Produkttyp: Papstar Arbeitskleidung
Neuester Testbericht: ... aus Vlies) und lassen die Trägerin/den Träger alle gleich bescheuert aussehen. Zum Preis kann ich aus o.g. Gründen keine Angab... mehr
Wenn es keine Vorschrift gibt...
Papstar Klipp-Hauben

Name des Mitglieds: friedel1910
Produkt:
Papstar Klipp-Hauben
Datum: 07.11.11
Bewertung:
Vorteile: nützlich bei kurzem Haar und wilden Locken sowie im Falle von akutem Haarausfall
Nachteile: lässt jeden Mitarbeiter hässlich aussehen
Als ich vor zwei Jahren am Hauswirtschaftslehrgang teilnahm, gab es auch einen Baustein "Speisenzubereitung". Hier musste natürlich spezielle Berufsbekleidung getragen werden und auch eine...
OOOOOOOOOO Kopfbedeckung OOOOOOOOOO
Wir Frauen fanden das reichlich doof, insbesondere diejenigen, die lange Haare und diese streng zu einem Zopf gebunden hatten. Aber es half alles nichts, die "Oberlehrerin" bestand darauf und verteilte diese hässlichen Dinger.
+++ Meine Erfahrungen / Meine Meinung +++
Ob es sich bei den "hübschen Käppis" um die Marke Papstar oder ein anderes Fabrikat handelte, vermag ich nicht zu sagen, aber im Grunde genommen sind die alle gleich (hergestellt aus Vlies) und lassen die Trägerin/den Träger alle gleich bescheuert aussehen.
Zum Preis kann ich aus o.g. Gründen keine Angaben machen.
Natürlich ist es eine Frage der Hygiene, eine Kopfbedeckung zu tragen, wenn die Gefahr besteht, dass - im wahrsten Sinne des Wortes - ein Haar in der Suppe landen könnte. Aber bei zum Zopf zusammengefassten Haar???
Und selbst wenn ein Restrisiko bleibt... Bei Köchen mit Vollbart verlangt doch auch keiner, dass sie da was darüber tragen!?
Das Interessante an diesem Sachverhalt letztendlich war die Frage und Antwort an einen Experten.
*** Die Frage ***
Jemand hatte gelesen, dass die Vorschrift zum Tragen einer Kopfbedeckung inzwischen nicht mehr zwingend sei.
*** Die Antwort ***
(veröffentlicht in der Fachzeitschrift "rhw-management" Ausgabe 12/2009)

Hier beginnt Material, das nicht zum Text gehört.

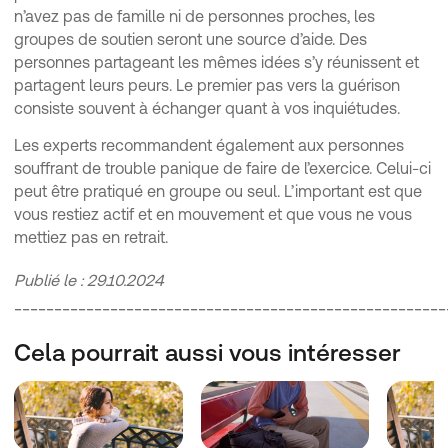
n’avez pas de famille ni de personnes proches, les
groupes de soutien seront une source d’aide. Des
personnes partageant les mêmes idées s’y réunissent et
partagent leurs peurs. Le premier pas vers la guérison
consiste souvent à échanger quant à vos inquiétudes.
Les experts recommandent également aux personnes
souffrant de trouble panique de faire de l’exercice. Celui-ci
peut être pratiqué en groupe ou seul. L’important est que
vous restiez actif et en mouvement et que vous ne vous
mettiez pas en retrait.
Publié le : 29.10.2024
______________________________________________________
Cela pourrait aussi vous intéresser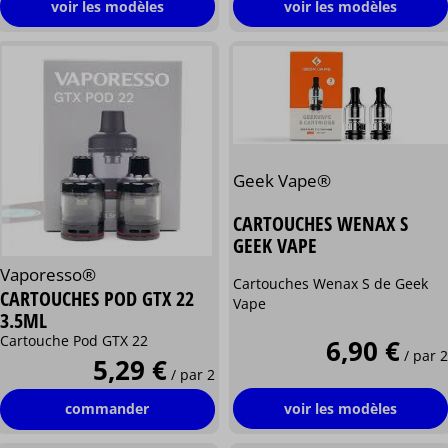
voir les modèles
voir les modèles
Geek Vape®
CARTOUCHES WENAX S
GEEK VAPE
Vaporesso®
Cartouches Wenax S de Geek
CARTOUCHES POD GTX 22
Vape
3.5ML
Cartouche Pod GTX 22
6,90 €
/ par 2
5,29 €
/ par 2
voir les modèles
commander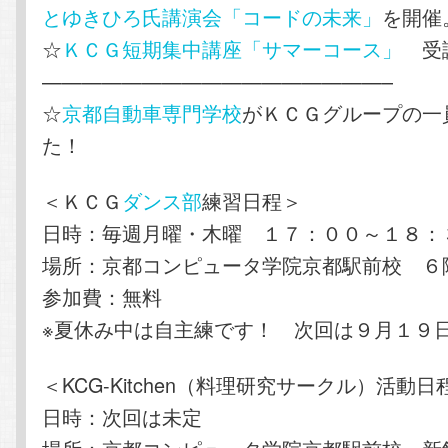
とゆきひろ氏講演会「コードの未来」
を開催
☆
ＫＣＧ短期集中講座「サマーコース」
受講
—————————————————–
☆
京都自動車専門学校
がＫＣＧグループの一
た！
＜ＫＣＧ
ダンス部
練習日程＞
日時：毎週月曜・木曜 １７：００～１８：
場所：京都コンピュータ学院京都駅前校 ６
参加費：無料
※夏休み中は自主練です！ 次回は９月１９
＜KCG-Kitchen（料理研究サークル）活動日
日時：次回は未定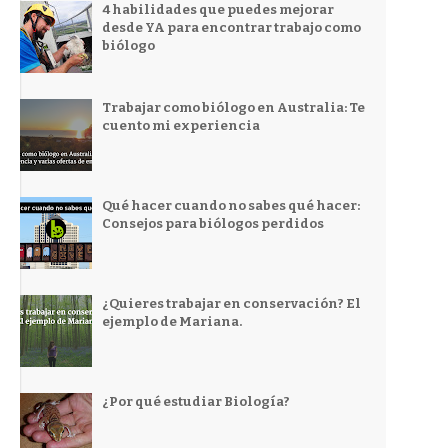
4 habilidades que puedes mejorar
desde YA para encontrar trabajo como
biólogo
Trabajar como biólogo en Australia: Te
cuento mi experiencia
Qué hacer cuando no sabes qué hacer:
Consejos para biólogos perdidos
¿Quieres trabajar en conservación? El
ejemplo de Mariana.
¿Por qué estudiar Biología?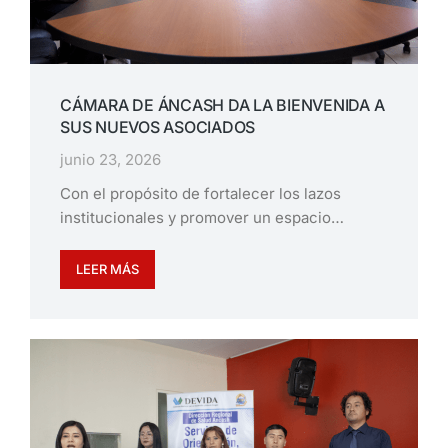
CÁMARA DE ÁNCASH DA LA BIENVENIDA A
SUS NUEVOS ASOCIADOS
junio 23, 2026
Con el propósito de fortalecer los lazos
institucionales y promover un espacio…
LEER MÁS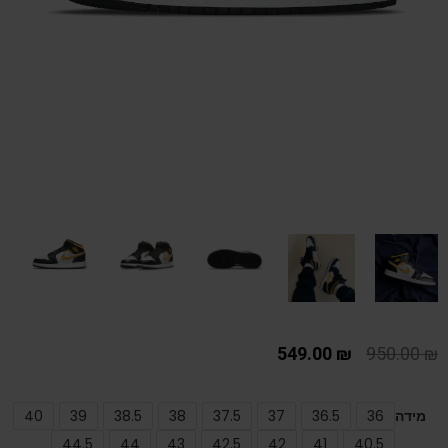
549.00
₪
950.00
₪
מידה
36
36.5
37
37.5
38
38.5
39
40
44.5
44
43
42.5
42
41
40.5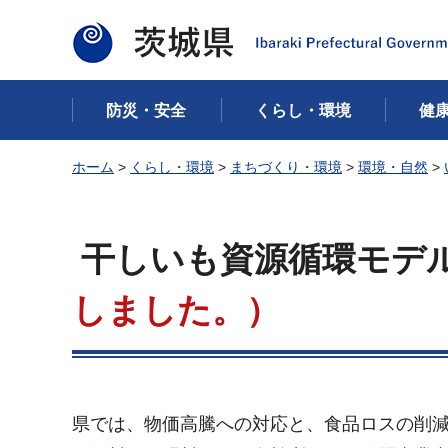
茨城県
防災・安全
くらし・環境
健
ホーム
>
くらし・環境
>
まちづくり・環境
>
環境・自然
>
干しいも資源循環モデ
しました。）
県では、物価高騰への対応と、食品ロスの削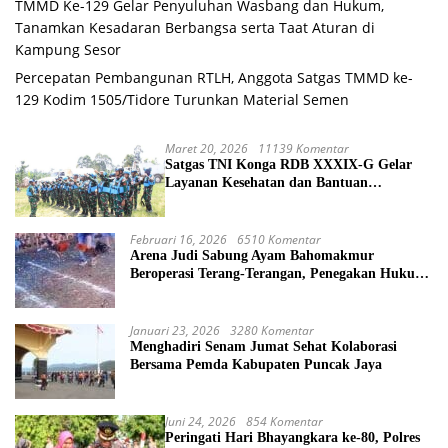
TMMD Ke-129 Gelar Penyuluhan Wasbang dan Hukum,
Tanamkan Kesadaran Berbangsa serta Taat Aturan di
Kampung Sesor
Percepatan Pembangunan RTLH, Anggota Satgas TMMD ke-
129 Kodim 1505/Tidore Turunkan Material Semen
Maret 20, 2026
11139 Komentar
Satgas TNI Konga RDB XXXIX-G Gelar
Layanan Kesehatan dan Bantuan
Kemanusiaan di Maliobongo
Februari 16, 2026
6510 Komentar
Arena Judi Sabung Ayam Bahomakmur
Beroperasi Terang-Terangan, Penegakan Hukum
Morowali Dipertanyakan
Januari 23, 2026
3280 Komentar
Menghadiri Senam Jumat Sehat Kolaborasi
Bersama Pemda Kabupaten Puncak Jaya
Juni 24, 2026
854 Komentar
Peringati Hari Bhayangkara ke-80, Polres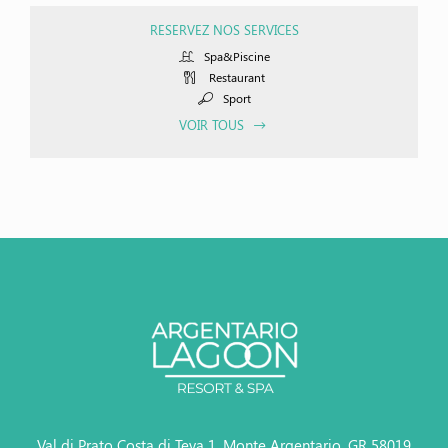
RESERVEZ NOS SERVICES
Spa&Piscine
Restaurant
Sport
VOIR TOUS
Val di Prato Costa di Teva 1, Monte Argentario, GR 58019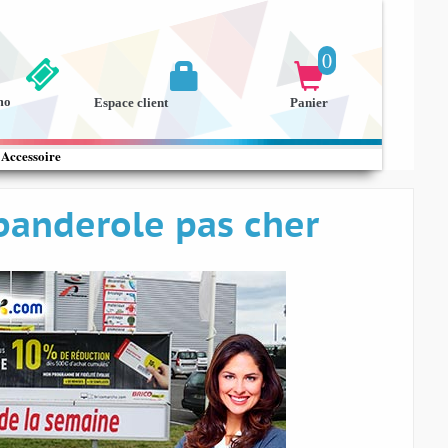
0


mo
Espace client
Panier
Accessoire
banderole pas cher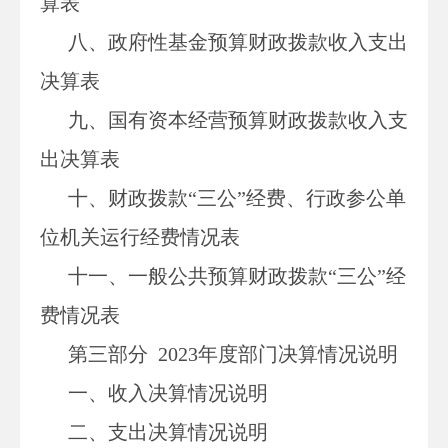
算表
八、政府性基金预算财政拨款收入支出
决算表
九、国有资本经营预算财政拨款收入支
出决算表
十、
财政拨款
“三公”经费、行政参公单
位机关运行经费情况表
十一、一般公共预算财政拨款
“三公”经
费情况表
第三部分
2023年度部门决算情况说明
一、收入决算情况说明
二、支出决算情况说明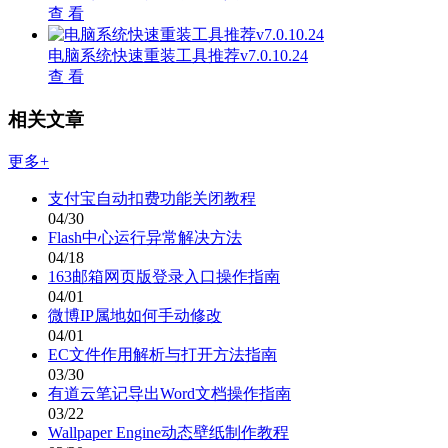
查 看
电脑系统快速重装工具推荐v7.0.10.24
查 看
相关文章
更多+
支付宝自动扣费功能关闭教程
04/30
Flash中心运行异常解决方法
04/18
163邮箱网页版登录入口操作指南
04/01
微博IP属地如何手动修改
04/01
EC文件作用解析与打开方法指南
03/30
有道云笔记导出Word文档操作指南
03/22
Wallpaper Engine动态壁纸制作教程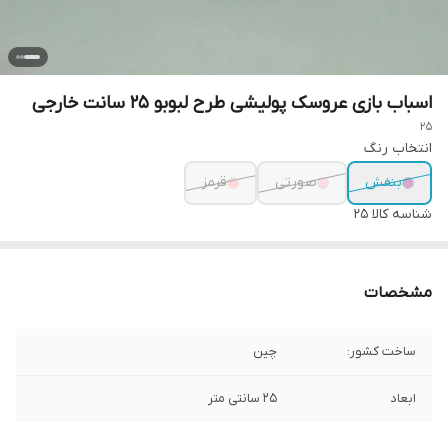
اسباب بازی عروسک پولیشی طرح لبوبو 25 سانت خارجی
25
انتخاب رنگ
بنفش
صورتی
قرمز
شناسه کالا
25
مشخصات
ساخت کشور:
چین
ابعاد
25 سانتی متر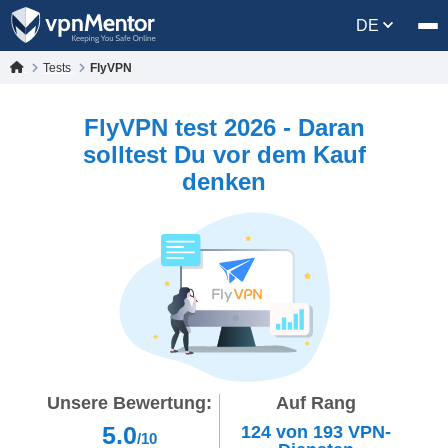
DE
Tests
FlyVPN
FlyVPN test 2026 - Daran
solltest Du vor dem Kauf
denken
Unsere Bewertung:
Auf Rang
5.0
124
von
193
VPN-
/10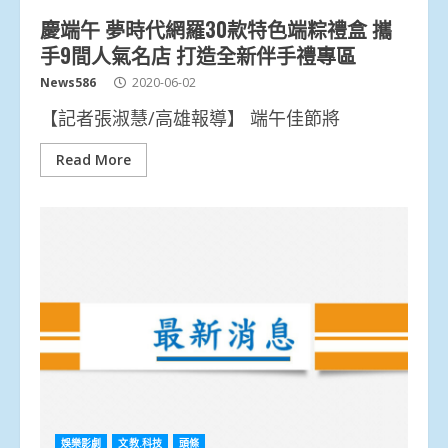
慶端午 夢時代網羅30款特色端粽禮盒 攜
手9間人氣名店 打造全新伴手禮專區
News586
2020-06-02
【記者張淑慧/高雄報導】 端午佳節將
Read More
娛樂影劇
文教.科技
頭條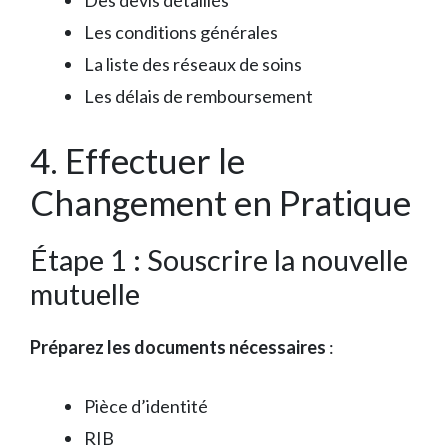
Des devis détaillés
Les conditions générales
La liste des réseaux de soins
Les délais de remboursement
4. Effectuer le
Changement en Pratique
Étape 1 : Souscrire la nouvelle
mutuelle
Préparez les documents nécessaires
:
Pièce d’identité
RIB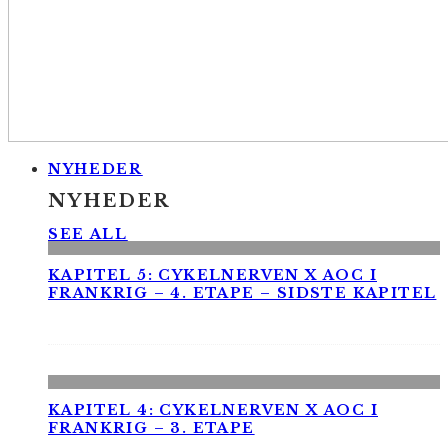
NYHEDER
NYHEDER
SEE ALL
KAPITEL 5: CYKELNERVEN X AOC I
FRANKRIG – 4. ETAPE – SIDSTE KAPITEL
KAPITEL 4: CYKELNERVEN X AOC I
FRANKRIG – 3. ETAPE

Ich gebe die Veröffentlichung hier gekürzt und sinngemäß wieder:
- Eine allgemeinverbindliche Vorschrift zum Tragen einer Kopfbedeckung im Lebensmittelbereich gab es noch nie.
Ziel ist es, mit angemessenen Maßnahmen jede nachteilige Beeinflussung der Lebensmittel zu verhindern.
- Konsequent wäre:
Haarnetz / Bartbinde / lange Ärmel und zwar von der Warenanlieferung bis zur Essenausgabe
- Jede Einrichtung muss ihre Maßnahmen selbst festlegen bzw. kann diese im Bedarfsfall mit dem Veterinäramt abstimmen. Es bleibt in der Verantwortung der Einrichtung, wie sie die o.g. nachteilige Beeinflussung der Lebensmittel verhindert.
Und nun?
Ich denke, Hygiene sollte generell oberstes Gebot sein, aber es muss realistisch bleiben und sollte nicht übertrieben werden.
Wenn ich in manchen Geschäften sehe, dass zwar Einweghandschuhe getragen werden, mit diesen aber erst die Ware und dann das Geld und dann beim nächsten Kunden wieder die Ware angefasst werden, dann ist der Sinn und Zweck verfehlt.
Ich selbst fände ein Haar in der Suppe mit Sicherheit auch eklig, aber die meisten Keime werden doch nach wie vor durch unsere Hände übertragen und häufiges Händewaschen sowie der korrekte Einsatz von Einweghandschuhen dürften aus meiner Sicht wichtiger sein, als eine Kopfbedeckung bei Zopfträgern und -trägerinnen.
Daher meine Meinung: Kopfbedeckung ja, aber nur da, wo es wirklich nötig ist.